The Financial Services Authority charged a fifth person in a U.K. insider-dealing case involving the front-running of block trades.
Richard Baldwin, 46, was charged by the financial regulator this week, Mark Ellison, a lawyer for the FSA, said at a court hearing in London today. He faced three charges relating to insider dealing and acquiring money “being the proceeds of crime,” according to the indictment.
“The allegations are denied,” Colin Nott, Baldwin’s lawyer a solicitor at Hallinan, Blackburn, Gittings & Nott in London, said in a telephone interview.
The charges stem from an investigation into the front-running of block trades, known as Operation Tabernula, Latin for little tavern. The FSA arrested seven people and raided 16 addresses in London and southeast England in March 2010 as part of the crackdown.
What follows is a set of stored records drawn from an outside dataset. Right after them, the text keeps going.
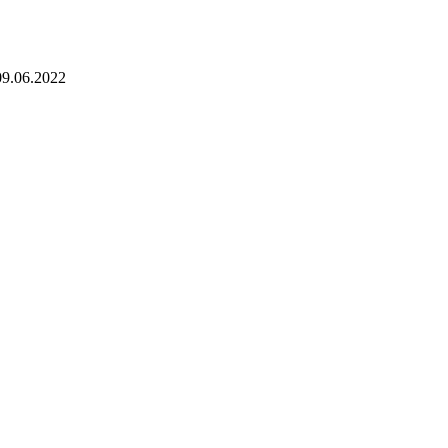
09.06.2022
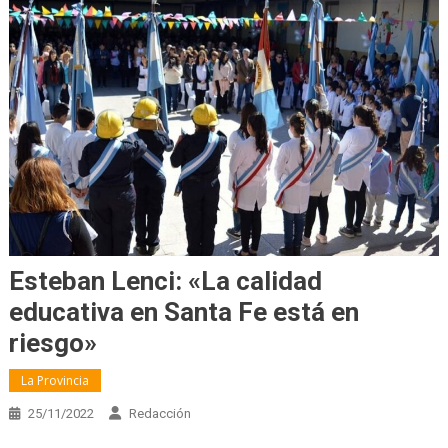
Esteban Lenci: «La calidad
educativa en Santa Fe está en
riesgo»
La Provincia
25/11/2022
Redacción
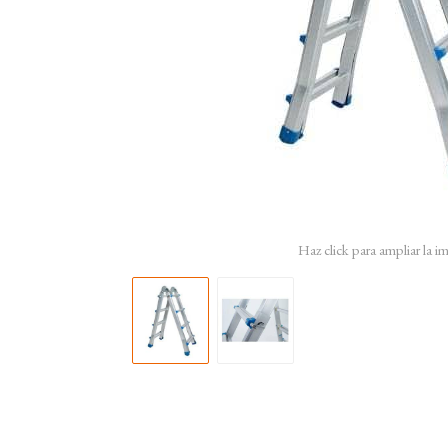
Haz click para ampliar la 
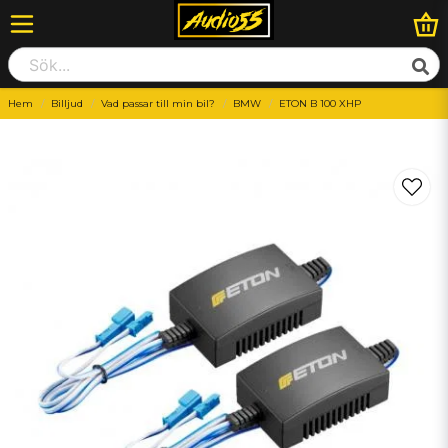
Hem
Billjud
Vad passar till min bil?
BMW
ETON B 100 XHP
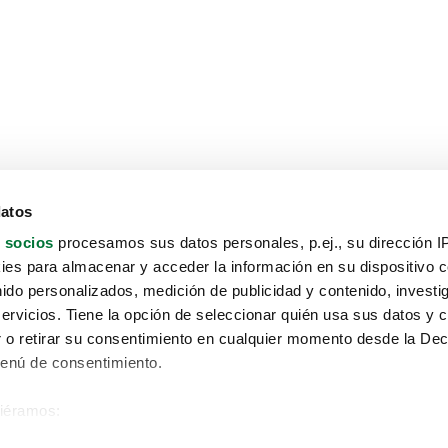
datos
 socios
procesamos sus datos personales, p.ej., su dirección I
es para almacenar y acceder la información en su dispositivo co
nido personalizados, medición de publicidad y contenido, investi
servicios. Tiene la opción de seleccionar quién usa sus datos y 
 o retirar su consentimiento en cualquier momento desde la Dec
Menú de consentimiento.
siéramos:
Aviso protección de datos
 sobre su ubicación geográfica que puede tener una precisión de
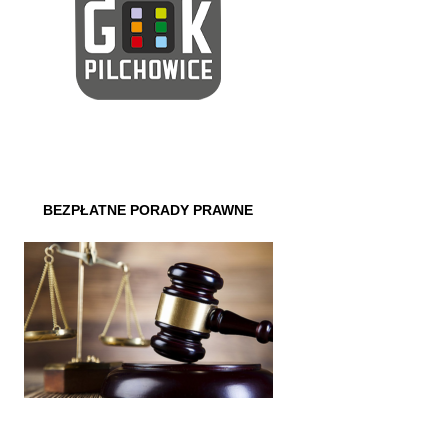
BEZPŁATNE PORADY PRAWNE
Two more arrests came later.
Former Deutsche Bank AG Managing Director Martyn Dodgson was among four people charged with insider trading by U.K. authorities in the case in October after an investigation spanning two-and-a-half years.
Dodgson, who was employed by Deutsche Bank at the time of his arrest in March 2010, as well as Andrew Hind, Benjamin Anderson and Iraj Parvizi were charged with “conspiracy to insider deal” between Nov. 1, 2006, and March 23, 2010, the FSA said in October. The agency alleges the men made more than 3 million pounds ($4.9 million) on improper trades.
Tabernula, conducted along with the U.K. Serious Organised Crime Agency, is the “largest and most complex insider dealing investigation to date,” the regulator has said. Those arrested in 2010 include Julian Rifat of Moore Capital Management LLC, Clive Roberts, the head of European sales trading at Exane BNP Paribas and Novum Securities Ltd.’s Graeme Shelley. Rifat, Roberts and Shelley haven’t been charged.
The FSA said at the time of the first arrests in the case that it believed “city professionals passed inside information to traders -- either directly or via middlemen -- who traded on this information and have made significant profits.”
The regulator conducted more searches in April 2011. A ninth suspect, Paul Milsom, then a trader at Legal & General Group Plc’s investment-management arm, was arrested by the FSA in February.
Front-running is a practice in which a trader takes a position to capitalize on advance knowledge of a transaction large enough to influence the price of securities. Bankers often alert select money managers to planned sales of securities before companies publicly disclose them. The guidance they get from fund managers helps underwriters measure demand for the securities so they can price them properly.